The Handmaiden (Park Chang-wook, 2016)

Kim Min-hee and Kim Tae-ri in The Handmaiden
Cast: Kim Min-hee, Kim Tae-ri, Ha Jung-woo, Cho Jin-woong, Kim Hae-sook, Moon So-Ri. Screenplay: Jeong Seo-kyeong, Park Chan-wook, based on a novel by Sarah Waters. Cinematography: Chung Chung-hoon. Production design: Ryu Seong-hie. Film editing: Kim Jae-Bum, Kim Sang-beom. Music: Jo Yeon-wook.

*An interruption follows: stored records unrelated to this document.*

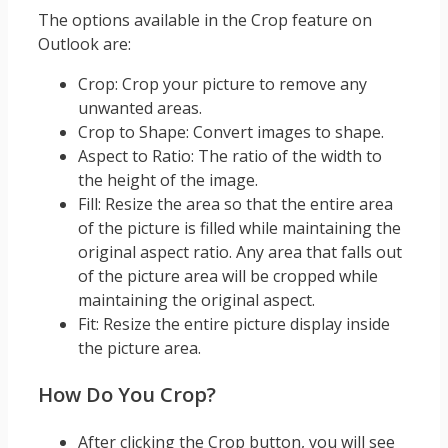
The options available in the Crop feature on
Outlook are:
Crop: Crop your picture to remove any
unwanted areas.
Crop to Shape: Convert images to shape.
Aspect to Ratio: The ratio of the width to
the height of the image.
Fill: Resize the area so that the entire area
of the picture is filled while maintaining the
original aspect ratio. Any area that falls out
of the picture area will be cropped while
maintaining the original aspect.
Fit: Resize the entire picture display inside
the picture area.
How Do You Crop?
After clicking the Crop button, you will see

The fine line between explication and exploitation is carefully negotiated by Park Chan-wook in The Handmaiden. To one critic, Laura Miller, comparing Park's film to the Sarah Waters novel, Fingersmith, on which it's based, the film's  scenes of Lady Hideko and Sook-he in sexual congress are "disappointingly boilerplate" and filled with "the tired visual clichés of pornographic lesbianism." But to Jia Tolentino, they're expressive of the liberation of the female characters: "The effect is thrilling -- it's the most satisfying bit of wish-fulfillment and fantasy in a movie that is pornographic in more ways than one." Pornography, as Justice Potter Stewart once ruled, lies in the eye of the beholder; you can't define it but you know it when you see it. I, for one, don't see it in The Handmaiden: The scenes that disappointed Laura Miller and satisfied Jia Tolentino seem to me more athletic than erotic, though I side with Tolentino's conclusion that they're integral to the film's portrayal of a kind of liberation. Lady Hideko and Sook-he have freed themselves from the demands of men, from the creepy audience at Hideko's readings from her uncle's collection of sadistic erotica, and from the faux Count Fujiwara's manipulations of both women. In the end, The Handmaiden seems to me more successful as an ingenious erotic thriller than as a tribute to female liberation, but perhaps the truth is that the film is neither one nor the other, but rather a finely articulated blend of both.